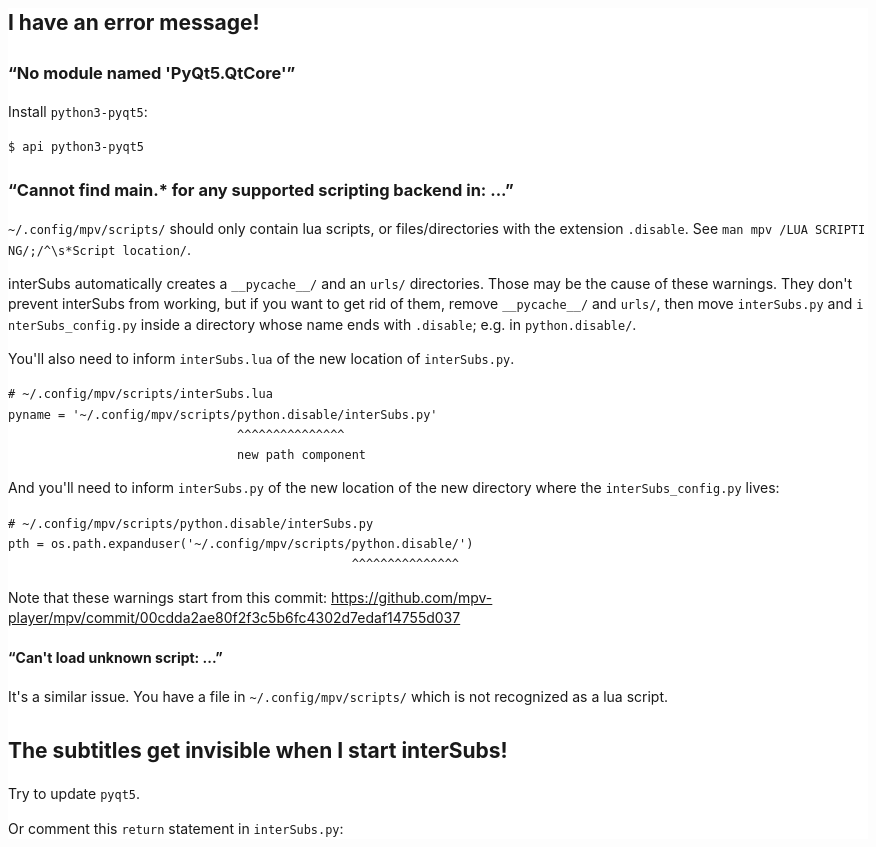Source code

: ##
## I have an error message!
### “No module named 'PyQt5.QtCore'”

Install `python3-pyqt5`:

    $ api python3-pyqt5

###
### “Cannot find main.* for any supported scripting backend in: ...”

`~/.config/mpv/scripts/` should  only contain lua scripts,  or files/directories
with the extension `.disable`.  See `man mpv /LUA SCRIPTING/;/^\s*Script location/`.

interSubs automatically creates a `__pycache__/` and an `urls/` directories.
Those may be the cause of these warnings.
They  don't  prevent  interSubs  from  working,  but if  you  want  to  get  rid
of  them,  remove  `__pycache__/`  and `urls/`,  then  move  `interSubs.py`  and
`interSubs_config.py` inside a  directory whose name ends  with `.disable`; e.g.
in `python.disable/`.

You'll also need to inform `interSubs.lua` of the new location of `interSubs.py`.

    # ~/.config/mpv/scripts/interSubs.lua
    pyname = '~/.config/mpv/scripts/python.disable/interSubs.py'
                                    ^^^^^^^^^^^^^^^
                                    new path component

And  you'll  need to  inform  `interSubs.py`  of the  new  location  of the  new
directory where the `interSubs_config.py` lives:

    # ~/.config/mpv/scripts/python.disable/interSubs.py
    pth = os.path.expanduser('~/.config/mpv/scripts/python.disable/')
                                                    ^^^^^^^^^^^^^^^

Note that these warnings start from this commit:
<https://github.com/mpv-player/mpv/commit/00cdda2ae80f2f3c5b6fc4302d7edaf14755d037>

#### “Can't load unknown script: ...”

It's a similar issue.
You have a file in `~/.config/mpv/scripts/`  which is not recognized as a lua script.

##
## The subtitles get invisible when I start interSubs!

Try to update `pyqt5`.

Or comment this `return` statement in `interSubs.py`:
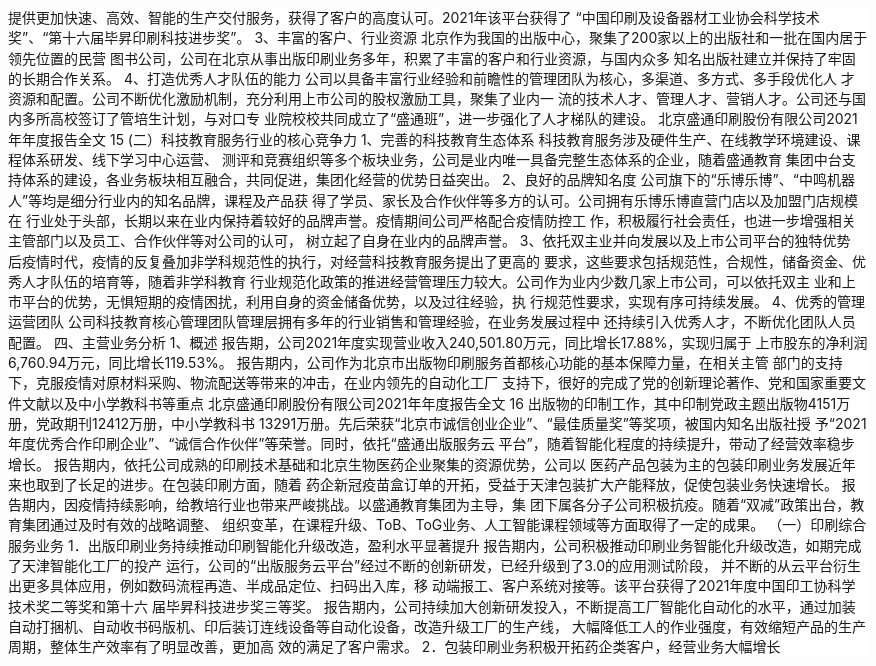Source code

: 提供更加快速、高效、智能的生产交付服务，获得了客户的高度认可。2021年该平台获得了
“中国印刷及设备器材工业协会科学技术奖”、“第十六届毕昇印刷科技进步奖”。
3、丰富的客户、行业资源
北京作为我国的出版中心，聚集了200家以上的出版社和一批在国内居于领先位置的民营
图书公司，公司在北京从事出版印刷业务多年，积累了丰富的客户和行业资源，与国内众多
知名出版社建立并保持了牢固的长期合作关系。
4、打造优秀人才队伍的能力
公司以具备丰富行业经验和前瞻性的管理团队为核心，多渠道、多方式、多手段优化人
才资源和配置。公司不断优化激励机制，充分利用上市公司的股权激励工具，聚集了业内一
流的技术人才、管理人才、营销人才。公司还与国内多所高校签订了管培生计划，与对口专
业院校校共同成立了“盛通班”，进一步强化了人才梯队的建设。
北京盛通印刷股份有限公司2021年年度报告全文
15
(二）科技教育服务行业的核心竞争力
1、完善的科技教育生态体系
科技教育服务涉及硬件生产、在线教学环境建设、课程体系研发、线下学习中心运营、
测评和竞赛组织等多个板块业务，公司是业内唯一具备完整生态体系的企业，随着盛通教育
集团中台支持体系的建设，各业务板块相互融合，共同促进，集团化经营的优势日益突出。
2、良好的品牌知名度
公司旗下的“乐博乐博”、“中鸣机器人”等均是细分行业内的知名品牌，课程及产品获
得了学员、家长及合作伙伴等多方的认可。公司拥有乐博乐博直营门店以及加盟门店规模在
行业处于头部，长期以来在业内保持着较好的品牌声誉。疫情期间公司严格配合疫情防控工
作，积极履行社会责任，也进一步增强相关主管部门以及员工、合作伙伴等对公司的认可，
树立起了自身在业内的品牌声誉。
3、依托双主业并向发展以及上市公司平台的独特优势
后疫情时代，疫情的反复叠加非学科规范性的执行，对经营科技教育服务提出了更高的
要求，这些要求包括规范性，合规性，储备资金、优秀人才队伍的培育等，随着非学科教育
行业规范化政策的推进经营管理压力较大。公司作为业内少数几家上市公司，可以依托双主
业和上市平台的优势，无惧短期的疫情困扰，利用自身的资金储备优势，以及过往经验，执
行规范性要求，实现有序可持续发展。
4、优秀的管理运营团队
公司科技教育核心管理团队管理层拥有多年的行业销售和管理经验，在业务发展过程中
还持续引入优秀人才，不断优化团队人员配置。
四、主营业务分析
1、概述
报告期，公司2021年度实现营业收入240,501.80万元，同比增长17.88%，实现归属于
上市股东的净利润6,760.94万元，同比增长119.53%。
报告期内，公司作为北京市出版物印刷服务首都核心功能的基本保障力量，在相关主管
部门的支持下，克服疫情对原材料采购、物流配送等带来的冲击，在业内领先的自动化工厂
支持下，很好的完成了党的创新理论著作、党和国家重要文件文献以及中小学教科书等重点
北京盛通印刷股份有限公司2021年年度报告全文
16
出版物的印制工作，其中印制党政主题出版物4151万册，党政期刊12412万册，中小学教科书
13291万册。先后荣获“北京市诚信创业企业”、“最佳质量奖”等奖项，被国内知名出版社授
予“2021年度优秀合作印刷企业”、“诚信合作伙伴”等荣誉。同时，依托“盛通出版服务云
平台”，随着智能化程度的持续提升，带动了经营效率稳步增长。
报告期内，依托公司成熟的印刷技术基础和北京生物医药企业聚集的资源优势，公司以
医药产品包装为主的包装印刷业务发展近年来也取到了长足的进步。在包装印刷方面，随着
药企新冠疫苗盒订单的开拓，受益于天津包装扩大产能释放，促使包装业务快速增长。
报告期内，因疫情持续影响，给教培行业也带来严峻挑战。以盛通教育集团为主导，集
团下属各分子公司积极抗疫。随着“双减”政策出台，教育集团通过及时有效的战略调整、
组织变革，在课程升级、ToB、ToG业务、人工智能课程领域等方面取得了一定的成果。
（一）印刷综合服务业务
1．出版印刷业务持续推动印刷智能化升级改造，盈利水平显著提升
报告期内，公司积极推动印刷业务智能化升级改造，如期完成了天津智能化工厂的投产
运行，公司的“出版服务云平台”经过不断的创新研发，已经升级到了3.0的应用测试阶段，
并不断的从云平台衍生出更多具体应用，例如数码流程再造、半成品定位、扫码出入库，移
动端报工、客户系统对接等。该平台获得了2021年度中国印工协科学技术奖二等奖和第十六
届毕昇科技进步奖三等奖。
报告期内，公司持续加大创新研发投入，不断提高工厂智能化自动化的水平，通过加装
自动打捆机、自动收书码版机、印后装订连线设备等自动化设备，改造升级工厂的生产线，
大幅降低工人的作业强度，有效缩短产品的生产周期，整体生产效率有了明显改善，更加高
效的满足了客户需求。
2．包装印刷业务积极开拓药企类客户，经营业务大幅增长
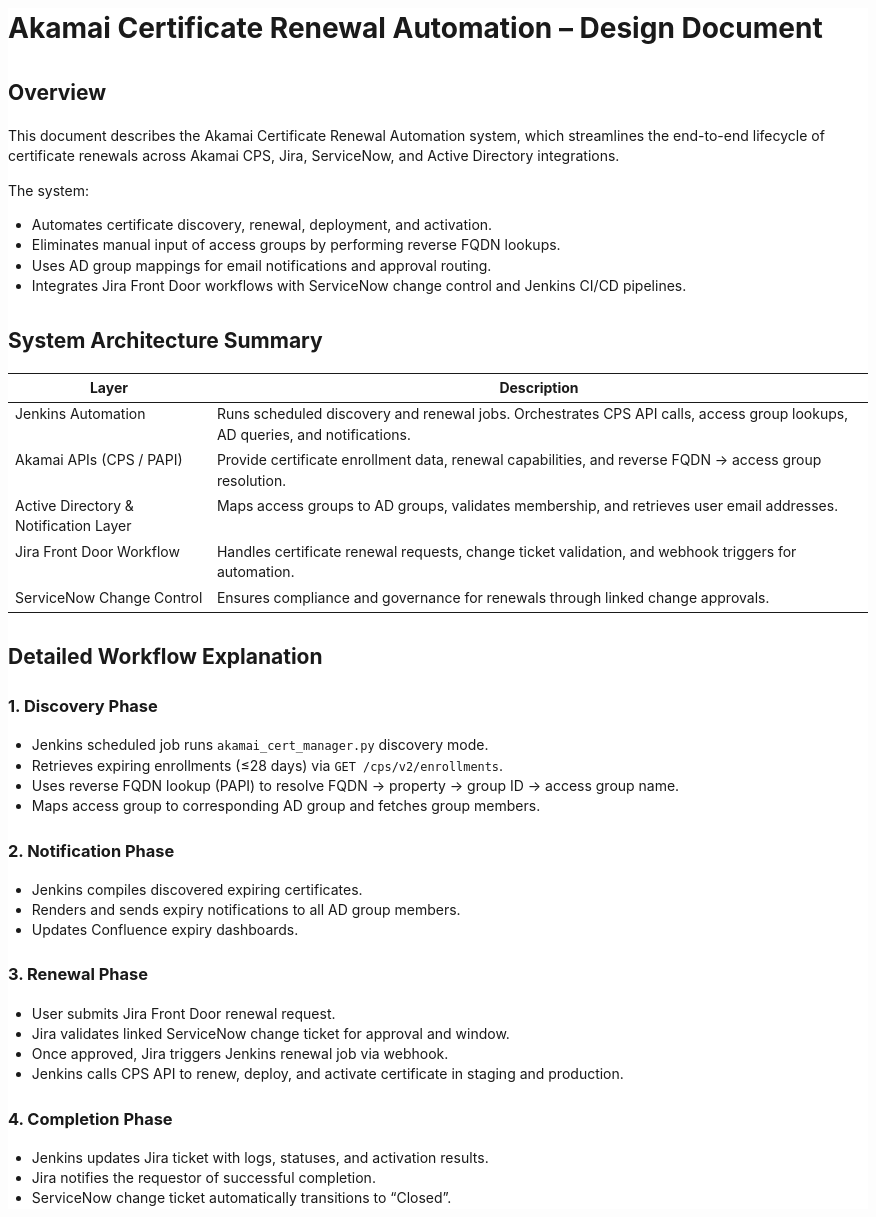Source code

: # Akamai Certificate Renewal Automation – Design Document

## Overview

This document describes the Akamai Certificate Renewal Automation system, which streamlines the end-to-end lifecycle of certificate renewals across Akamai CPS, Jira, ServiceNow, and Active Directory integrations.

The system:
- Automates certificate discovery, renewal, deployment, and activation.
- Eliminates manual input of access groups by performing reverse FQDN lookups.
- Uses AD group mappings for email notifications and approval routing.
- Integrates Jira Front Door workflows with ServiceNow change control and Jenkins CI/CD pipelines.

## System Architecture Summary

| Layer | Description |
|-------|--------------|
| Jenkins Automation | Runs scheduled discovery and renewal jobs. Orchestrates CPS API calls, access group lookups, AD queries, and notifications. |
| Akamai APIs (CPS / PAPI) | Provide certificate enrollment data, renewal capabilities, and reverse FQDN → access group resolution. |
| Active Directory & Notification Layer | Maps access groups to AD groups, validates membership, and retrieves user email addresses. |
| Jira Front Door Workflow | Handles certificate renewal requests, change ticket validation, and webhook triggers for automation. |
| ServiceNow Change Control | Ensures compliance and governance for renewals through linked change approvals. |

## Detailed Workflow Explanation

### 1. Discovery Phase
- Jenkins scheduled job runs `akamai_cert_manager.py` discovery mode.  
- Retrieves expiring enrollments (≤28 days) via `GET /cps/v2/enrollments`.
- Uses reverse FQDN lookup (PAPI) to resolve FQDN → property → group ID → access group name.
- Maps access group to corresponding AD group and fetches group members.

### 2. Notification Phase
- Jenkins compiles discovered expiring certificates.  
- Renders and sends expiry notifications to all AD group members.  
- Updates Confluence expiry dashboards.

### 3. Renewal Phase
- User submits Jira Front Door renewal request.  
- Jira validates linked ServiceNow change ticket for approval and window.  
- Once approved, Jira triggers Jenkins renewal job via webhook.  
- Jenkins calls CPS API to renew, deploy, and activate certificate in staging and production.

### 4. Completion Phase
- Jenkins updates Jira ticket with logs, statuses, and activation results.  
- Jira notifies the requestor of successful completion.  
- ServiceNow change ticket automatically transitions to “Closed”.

════════

> The task
Please pick out each line in the data above that contains the word "groups", treating uppercase and lowercase as different.

> Task response
- Eliminates manual input of access groups by performing reverse FQDN lookups.
| Active Directory & Notification Layer | Maps access groups to AD groups, validates membership, and retrieves user email addresses. |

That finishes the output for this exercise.